Table 2 Name of Compound | Concentration (M) | Time (min) | Water | - | 2 minutes | Glucose | 0.3 | No hemolysis | Glycerol | 0.3 | 30 minutes | Sucrose | 0.3 | No hemolysis | Sucrose | 2.0 | No hemolysis | Urea | 0.3 | 2 minutes |
In the first experiment water is hypotonic to the onion cell. The cells become turgid which is the normal state of a plant cell. A walled cell becomes turgid if it has a greater solute concentration than its surroundings, resulting in the entry of water. The water was absorbed by the plant cell making it look swollen. When the onion membrane was placed in 0.3M sucrose, the cell became flaccid, meaning limp. Water enters and exits the cells at the same rate. When the onion membrane is placed in 2.0M sucrose, you can see the plant cell membrane is detached from the plant cell wall.
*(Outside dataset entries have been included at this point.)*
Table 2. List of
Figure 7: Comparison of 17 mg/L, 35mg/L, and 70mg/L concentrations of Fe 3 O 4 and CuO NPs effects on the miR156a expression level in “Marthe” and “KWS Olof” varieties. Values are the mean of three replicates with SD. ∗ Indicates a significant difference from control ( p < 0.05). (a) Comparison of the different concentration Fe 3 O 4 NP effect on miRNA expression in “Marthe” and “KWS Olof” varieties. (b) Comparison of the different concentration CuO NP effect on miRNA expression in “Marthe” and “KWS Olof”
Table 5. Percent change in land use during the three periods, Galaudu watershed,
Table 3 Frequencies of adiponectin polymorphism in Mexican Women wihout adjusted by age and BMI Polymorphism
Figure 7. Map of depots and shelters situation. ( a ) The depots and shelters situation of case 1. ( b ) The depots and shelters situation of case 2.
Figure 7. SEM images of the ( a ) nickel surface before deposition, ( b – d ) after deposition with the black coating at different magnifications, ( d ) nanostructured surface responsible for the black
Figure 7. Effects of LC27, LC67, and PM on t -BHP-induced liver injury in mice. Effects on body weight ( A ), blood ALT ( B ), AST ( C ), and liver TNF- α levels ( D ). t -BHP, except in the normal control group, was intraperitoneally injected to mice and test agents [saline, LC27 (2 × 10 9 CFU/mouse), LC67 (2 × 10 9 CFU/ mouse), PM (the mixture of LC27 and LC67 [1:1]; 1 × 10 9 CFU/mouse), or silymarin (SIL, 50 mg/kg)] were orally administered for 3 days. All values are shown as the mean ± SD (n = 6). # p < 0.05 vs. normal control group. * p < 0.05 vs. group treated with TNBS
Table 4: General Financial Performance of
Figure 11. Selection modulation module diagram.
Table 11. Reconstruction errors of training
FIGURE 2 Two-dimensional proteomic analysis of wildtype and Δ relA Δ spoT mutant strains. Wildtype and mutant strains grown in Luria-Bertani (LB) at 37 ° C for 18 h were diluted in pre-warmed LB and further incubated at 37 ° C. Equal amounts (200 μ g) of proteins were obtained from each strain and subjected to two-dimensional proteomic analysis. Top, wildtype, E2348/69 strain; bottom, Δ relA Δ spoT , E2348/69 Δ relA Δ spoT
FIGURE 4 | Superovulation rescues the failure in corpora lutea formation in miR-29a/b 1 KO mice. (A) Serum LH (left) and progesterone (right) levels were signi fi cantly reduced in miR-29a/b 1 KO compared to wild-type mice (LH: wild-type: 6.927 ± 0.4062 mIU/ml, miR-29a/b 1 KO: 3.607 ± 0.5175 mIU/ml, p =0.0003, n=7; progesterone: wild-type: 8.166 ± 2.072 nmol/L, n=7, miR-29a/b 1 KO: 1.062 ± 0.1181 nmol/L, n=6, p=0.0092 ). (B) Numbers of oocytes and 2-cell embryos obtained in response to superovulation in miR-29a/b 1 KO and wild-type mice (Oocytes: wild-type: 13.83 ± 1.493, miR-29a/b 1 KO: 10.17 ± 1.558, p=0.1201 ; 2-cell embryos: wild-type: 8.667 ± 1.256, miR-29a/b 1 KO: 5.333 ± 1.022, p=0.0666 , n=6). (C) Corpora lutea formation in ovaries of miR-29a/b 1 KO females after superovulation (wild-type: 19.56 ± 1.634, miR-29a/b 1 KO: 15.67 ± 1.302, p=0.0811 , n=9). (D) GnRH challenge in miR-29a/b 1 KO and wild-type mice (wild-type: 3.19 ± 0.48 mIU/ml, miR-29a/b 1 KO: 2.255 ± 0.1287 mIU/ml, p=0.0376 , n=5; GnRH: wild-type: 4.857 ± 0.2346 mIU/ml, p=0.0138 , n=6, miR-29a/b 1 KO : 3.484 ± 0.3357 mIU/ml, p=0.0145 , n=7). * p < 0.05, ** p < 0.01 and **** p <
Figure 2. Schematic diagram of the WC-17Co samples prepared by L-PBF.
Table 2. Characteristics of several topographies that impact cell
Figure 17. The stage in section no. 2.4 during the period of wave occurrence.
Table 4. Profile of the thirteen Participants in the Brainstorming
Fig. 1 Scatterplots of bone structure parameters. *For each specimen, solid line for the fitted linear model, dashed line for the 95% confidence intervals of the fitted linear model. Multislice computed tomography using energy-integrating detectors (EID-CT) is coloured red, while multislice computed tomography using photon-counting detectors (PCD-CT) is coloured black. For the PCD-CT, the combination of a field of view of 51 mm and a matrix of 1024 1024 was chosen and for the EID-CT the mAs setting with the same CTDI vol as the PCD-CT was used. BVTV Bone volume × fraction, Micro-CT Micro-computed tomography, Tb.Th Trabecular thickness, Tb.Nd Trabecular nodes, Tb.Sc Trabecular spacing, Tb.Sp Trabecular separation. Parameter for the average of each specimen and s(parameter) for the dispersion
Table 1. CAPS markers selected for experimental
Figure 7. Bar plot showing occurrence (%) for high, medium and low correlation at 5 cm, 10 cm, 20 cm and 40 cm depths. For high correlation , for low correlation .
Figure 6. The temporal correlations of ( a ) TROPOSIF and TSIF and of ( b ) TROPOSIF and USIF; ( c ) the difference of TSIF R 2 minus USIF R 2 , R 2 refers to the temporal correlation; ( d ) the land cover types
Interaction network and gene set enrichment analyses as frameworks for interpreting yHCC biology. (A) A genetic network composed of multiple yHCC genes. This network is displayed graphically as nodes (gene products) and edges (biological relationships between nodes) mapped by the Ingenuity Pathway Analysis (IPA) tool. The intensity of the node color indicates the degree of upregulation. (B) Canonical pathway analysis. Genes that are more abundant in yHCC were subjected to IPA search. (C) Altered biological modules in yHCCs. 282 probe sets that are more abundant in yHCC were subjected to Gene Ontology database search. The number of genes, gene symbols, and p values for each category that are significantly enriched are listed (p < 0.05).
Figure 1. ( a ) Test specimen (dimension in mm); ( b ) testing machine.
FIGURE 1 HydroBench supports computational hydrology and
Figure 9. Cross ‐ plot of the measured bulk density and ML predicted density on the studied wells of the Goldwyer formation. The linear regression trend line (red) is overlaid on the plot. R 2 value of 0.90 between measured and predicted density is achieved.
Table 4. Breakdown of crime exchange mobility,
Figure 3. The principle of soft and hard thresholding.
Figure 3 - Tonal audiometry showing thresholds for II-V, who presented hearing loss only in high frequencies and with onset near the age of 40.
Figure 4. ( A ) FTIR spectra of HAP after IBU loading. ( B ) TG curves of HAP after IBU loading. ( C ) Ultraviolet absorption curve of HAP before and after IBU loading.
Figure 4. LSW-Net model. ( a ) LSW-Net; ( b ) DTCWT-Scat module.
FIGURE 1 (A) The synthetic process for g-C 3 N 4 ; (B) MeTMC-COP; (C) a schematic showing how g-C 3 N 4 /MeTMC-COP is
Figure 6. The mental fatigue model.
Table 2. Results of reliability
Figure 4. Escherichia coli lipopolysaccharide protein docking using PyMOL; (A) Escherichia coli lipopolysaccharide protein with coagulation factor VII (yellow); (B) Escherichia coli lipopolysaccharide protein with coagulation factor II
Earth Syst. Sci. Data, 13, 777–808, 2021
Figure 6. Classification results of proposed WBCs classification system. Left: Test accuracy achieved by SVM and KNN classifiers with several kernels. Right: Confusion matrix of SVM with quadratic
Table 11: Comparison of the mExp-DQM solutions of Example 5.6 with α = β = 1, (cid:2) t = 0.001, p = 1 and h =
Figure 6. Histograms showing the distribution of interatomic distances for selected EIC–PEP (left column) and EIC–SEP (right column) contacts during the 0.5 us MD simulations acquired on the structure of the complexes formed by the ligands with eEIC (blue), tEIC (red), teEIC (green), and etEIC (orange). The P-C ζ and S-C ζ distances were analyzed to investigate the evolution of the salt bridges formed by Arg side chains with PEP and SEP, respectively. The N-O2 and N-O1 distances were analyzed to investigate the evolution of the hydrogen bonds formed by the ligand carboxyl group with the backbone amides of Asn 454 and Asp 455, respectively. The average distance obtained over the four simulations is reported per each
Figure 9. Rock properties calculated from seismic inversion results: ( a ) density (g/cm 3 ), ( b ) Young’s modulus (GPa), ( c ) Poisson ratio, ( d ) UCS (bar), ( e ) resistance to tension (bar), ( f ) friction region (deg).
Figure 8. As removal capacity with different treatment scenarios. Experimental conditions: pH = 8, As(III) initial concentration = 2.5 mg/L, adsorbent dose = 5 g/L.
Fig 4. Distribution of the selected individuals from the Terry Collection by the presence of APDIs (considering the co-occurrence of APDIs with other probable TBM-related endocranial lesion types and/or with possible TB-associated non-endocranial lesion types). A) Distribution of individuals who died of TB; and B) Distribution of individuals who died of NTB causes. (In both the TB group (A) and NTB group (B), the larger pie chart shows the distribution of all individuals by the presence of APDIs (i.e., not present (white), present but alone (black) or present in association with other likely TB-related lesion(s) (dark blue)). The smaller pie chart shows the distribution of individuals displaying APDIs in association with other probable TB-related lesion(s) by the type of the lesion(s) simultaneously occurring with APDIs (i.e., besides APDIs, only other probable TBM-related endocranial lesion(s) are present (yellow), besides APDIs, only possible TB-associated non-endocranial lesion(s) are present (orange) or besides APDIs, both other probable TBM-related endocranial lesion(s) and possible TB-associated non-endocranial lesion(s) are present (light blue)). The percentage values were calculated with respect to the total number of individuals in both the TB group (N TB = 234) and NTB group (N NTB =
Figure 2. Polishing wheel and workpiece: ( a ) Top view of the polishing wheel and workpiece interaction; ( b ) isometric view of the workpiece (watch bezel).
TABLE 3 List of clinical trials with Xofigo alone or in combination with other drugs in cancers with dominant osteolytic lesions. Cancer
This is a hypertonic solution to the onion cell and the cell is plasmolysed. Plasmolysis is a phenomenon in walled cells in which the cytoplasm shrivels and the plasma membrane pulls away from the cell wall. The results of this experiment agree with my hypothesis in a isotonic solution the cell will remain stable or the same. When the cell is placed in a solution unlike itself, such as a hypertonic solution it will lose water or a hypotonic solution where the water concentration is higher outside of the cell and the cell will gain water. Other experiments that could be performed is using other solutions to find out what can be absorbed by the cell to discover what compounds can be found in plant cells.
In the second experiment I discovered that water and urea quickly cause hemolysis. Hemolysis is when a blood cell bursts. This happens in a hypotonic solution where water enters the cell faster than it exits. Hemolysis also occurs when the blood was placed in glycerol but it took a long time in comparison to urea and water. The compounds that caused no hemolysis were glucose, 0.3M sucrose, and 2.0M sucrose. These solutions probably caused no hemolysis because the molecules could either not pass through the membrane or the concentration of water was equal to that inside the blood cell. This experiment did not fully coincide with my hypothesis because in the 2.0M sucrose solution, the blood cells should have become shriveled; meaning the lines of the index card should have become visible after some time. The other compounds and cells reacted as my hypothesis stated they should. I would have liked to perform this experiment again ensuring that the right solutions were used. I would also like to conduct another experiment where I can rack how long it will take for the lines of the index card to become visible with no time limit. This experiment raised questions for me about what molecules can cross the membrane of blood cells. Observation of the blood cells in the solutions under a microscope would have helped a lot.